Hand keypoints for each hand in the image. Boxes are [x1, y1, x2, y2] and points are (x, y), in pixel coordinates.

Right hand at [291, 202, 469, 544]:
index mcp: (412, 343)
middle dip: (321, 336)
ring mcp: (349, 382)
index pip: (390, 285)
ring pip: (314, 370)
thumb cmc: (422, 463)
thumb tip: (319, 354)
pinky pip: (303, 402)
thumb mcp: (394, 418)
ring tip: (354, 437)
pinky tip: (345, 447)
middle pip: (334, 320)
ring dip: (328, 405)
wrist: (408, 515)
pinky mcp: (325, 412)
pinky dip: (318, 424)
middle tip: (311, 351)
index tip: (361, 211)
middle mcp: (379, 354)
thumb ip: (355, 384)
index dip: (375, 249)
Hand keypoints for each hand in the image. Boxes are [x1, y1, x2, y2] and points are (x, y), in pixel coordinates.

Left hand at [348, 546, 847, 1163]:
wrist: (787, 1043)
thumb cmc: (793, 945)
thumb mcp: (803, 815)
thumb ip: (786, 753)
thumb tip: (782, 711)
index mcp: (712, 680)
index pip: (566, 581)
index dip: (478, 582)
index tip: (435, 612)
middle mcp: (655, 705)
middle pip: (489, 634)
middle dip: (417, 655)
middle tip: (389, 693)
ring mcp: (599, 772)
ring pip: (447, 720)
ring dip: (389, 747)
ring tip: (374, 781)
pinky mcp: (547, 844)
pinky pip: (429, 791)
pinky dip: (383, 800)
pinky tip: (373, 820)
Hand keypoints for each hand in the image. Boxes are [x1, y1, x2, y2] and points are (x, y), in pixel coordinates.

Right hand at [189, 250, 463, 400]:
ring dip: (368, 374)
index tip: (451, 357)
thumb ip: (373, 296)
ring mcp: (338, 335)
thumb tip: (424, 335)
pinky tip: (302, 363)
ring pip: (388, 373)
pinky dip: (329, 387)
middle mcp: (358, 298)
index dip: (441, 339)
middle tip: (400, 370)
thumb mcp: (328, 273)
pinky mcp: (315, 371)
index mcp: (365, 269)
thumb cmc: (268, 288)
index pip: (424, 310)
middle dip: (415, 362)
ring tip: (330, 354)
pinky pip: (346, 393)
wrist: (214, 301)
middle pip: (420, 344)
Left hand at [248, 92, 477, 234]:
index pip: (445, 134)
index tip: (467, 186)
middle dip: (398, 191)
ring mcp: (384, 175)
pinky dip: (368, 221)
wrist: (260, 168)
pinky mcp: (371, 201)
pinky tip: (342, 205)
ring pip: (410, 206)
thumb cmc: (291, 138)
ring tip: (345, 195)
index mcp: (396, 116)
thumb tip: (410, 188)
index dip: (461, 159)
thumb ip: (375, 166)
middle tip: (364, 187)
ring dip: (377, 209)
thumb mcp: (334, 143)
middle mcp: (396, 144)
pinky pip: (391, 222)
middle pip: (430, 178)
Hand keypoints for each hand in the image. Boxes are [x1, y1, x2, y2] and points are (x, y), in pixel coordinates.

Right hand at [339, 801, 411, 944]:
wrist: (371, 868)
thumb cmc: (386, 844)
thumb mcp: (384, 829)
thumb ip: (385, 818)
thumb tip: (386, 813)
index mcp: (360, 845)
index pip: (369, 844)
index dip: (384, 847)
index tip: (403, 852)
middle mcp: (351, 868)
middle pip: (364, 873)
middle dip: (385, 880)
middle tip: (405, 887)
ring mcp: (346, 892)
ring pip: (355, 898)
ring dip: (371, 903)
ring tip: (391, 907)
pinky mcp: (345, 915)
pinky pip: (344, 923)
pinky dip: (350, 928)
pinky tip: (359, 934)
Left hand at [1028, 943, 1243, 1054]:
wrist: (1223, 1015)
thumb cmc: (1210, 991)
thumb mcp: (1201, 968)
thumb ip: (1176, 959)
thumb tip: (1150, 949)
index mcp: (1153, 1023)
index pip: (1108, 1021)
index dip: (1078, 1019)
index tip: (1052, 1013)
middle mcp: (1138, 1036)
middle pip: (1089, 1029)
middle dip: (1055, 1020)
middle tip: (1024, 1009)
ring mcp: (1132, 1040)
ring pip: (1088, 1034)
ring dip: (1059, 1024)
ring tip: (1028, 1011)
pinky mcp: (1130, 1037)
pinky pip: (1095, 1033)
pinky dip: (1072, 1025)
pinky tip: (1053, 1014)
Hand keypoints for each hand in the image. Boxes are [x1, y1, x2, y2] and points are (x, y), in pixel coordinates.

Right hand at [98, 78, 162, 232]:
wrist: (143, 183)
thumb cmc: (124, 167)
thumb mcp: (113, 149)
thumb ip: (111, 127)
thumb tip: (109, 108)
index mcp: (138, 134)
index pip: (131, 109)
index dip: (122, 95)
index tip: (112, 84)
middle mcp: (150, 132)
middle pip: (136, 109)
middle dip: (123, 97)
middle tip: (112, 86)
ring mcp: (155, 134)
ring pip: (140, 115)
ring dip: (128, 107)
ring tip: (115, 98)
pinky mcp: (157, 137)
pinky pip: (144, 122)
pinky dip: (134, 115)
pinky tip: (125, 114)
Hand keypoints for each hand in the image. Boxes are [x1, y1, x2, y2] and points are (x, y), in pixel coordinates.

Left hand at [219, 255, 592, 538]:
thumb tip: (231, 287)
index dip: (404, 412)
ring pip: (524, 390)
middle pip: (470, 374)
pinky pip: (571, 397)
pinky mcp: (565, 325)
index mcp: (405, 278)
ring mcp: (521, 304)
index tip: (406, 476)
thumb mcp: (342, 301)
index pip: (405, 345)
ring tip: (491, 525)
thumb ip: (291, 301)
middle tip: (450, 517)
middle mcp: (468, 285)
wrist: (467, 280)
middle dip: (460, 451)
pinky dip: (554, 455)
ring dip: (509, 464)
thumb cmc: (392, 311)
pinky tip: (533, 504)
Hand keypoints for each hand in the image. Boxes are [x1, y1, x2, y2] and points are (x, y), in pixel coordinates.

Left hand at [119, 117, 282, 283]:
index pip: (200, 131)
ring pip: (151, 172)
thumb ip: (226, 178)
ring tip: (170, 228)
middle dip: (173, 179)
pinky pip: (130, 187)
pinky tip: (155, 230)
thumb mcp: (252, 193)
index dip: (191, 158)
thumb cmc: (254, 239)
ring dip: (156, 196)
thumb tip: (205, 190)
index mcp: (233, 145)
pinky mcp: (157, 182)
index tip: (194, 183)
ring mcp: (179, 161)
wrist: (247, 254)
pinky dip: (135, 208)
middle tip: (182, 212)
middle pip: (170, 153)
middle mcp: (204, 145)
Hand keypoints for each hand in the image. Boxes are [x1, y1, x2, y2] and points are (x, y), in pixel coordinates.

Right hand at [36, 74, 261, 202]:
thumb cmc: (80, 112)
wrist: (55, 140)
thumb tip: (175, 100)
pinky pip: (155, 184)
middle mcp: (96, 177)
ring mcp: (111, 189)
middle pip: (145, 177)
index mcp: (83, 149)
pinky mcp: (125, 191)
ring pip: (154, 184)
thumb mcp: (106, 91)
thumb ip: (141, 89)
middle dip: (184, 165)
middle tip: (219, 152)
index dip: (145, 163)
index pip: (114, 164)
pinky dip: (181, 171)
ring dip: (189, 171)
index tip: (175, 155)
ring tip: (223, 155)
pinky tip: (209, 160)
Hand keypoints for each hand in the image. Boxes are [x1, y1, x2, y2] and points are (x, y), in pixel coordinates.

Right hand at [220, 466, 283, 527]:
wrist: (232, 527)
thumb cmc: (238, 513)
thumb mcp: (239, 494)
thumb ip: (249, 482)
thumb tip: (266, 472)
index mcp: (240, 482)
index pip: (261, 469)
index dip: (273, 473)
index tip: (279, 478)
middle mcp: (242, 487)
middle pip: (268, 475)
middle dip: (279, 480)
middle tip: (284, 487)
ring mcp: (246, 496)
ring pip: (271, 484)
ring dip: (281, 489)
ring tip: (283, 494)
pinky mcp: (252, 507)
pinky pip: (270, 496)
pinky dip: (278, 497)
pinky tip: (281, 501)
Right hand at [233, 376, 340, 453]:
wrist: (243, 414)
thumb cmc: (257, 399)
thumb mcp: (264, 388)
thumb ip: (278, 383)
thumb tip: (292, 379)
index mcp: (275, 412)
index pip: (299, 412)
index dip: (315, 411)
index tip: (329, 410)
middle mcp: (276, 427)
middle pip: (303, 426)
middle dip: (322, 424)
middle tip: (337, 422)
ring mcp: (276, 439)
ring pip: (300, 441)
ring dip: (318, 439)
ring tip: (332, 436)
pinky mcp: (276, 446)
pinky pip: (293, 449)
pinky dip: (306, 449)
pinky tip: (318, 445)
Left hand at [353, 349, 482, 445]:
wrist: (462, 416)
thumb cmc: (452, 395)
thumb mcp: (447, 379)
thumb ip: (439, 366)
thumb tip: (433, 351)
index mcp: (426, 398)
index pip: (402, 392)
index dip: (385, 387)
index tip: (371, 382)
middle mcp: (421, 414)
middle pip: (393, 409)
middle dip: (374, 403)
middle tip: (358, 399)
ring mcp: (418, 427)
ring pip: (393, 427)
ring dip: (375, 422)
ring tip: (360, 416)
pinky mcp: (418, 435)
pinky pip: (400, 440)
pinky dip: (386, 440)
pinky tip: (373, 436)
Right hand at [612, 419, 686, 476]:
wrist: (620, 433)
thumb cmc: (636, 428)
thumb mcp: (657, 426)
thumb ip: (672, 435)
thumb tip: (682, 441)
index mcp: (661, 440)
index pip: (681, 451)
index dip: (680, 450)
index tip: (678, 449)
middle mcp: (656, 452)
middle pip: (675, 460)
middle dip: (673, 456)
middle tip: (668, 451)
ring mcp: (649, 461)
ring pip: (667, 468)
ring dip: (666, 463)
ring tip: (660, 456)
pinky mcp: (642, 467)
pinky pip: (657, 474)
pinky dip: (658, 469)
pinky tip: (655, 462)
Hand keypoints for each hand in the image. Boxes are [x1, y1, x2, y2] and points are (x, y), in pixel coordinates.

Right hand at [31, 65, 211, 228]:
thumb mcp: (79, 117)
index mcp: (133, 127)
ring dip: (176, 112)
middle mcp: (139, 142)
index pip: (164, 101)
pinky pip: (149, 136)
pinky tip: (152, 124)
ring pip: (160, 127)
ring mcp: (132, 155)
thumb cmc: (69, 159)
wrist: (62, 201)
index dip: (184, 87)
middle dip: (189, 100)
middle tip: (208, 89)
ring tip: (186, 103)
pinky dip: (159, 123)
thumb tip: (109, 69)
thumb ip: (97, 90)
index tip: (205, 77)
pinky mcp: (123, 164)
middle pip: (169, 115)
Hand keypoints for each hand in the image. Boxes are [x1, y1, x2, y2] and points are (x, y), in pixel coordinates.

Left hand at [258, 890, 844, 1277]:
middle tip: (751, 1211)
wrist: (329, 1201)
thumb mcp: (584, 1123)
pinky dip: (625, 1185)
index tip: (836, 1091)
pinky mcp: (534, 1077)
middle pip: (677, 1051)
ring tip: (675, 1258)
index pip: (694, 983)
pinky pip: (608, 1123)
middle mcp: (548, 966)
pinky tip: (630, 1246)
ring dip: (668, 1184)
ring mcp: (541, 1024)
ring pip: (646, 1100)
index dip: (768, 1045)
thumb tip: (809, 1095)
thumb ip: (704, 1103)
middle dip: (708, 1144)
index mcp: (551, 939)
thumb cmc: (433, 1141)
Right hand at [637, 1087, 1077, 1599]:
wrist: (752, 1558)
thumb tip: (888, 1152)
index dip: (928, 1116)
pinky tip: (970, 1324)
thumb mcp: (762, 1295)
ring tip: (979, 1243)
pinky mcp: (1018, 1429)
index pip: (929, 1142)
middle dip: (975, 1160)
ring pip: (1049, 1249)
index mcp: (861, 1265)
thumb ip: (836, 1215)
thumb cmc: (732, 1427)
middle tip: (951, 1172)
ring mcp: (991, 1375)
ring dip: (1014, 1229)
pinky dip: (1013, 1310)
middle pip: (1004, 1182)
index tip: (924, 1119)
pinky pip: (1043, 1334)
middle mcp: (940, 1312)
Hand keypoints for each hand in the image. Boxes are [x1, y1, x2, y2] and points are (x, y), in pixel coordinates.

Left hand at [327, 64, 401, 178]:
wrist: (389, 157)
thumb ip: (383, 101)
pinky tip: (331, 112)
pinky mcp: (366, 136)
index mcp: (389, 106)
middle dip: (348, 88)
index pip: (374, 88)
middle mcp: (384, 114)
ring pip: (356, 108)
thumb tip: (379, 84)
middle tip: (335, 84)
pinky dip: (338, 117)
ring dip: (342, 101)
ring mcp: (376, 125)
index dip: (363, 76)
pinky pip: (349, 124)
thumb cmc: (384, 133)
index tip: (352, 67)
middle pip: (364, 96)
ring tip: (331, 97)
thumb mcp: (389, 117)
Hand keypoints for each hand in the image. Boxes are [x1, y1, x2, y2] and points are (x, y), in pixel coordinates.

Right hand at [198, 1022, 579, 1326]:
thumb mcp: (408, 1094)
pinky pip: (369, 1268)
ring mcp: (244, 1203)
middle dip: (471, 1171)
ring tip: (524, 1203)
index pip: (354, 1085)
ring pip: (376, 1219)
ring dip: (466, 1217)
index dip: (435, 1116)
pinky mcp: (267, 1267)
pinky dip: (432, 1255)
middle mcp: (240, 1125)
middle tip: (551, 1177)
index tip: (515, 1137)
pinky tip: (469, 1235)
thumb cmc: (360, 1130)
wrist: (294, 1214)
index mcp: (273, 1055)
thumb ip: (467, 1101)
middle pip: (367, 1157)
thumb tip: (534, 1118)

_ _ _ _ _

**WORK REQUIRED**. When you reach the line with "index mcp: (861, 1265)" in the records above, start writing out lines exactly, and stop once the line with "ring tip: (331, 97)" has been written; include nothing else.

**COMPLETED TASK**.
index mcp: (861, 1265)
thumb ip: (836, 1215)
thumb cmc: (732, 1427)
middle tip: (951, 1172)
ring mcp: (991, 1375)
ring dip: (1014, 1229)
pinky dip: (1013, 1310)
middle pip: (1004, 1182)
index tip: (924, 1119)
pinky pip: (1043, 1334)
middle mcp: (940, 1312)
Hand keypoints for each hand in the image. Boxes are [x1, y1, x2, y2] and points are (x, y), in pixel coordinates.

Left hand at [327, 64, 401, 178]:
wrist: (389, 157)
thumb ip: (383, 101)
pinky tip: (331, 112)
pinky mcp: (366, 136)
index mcp: (389, 106)
middle dip: (348, 88)
index pip: (374, 88)
middle mcp: (384, 114)
ring pip: (356, 108)
thumb tip: (379, 84)
middle tip: (335, 84)
pinky dip: (338, 117)
ring dip: (342, 101)
ring mcp: (376, 125)
index dip: (363, 76)
pinky pip: (349, 124)
thumb cmc: (384, 133)
index tip: (352, 67)
middle pip: (364, 96)
ring tip: (331, 97)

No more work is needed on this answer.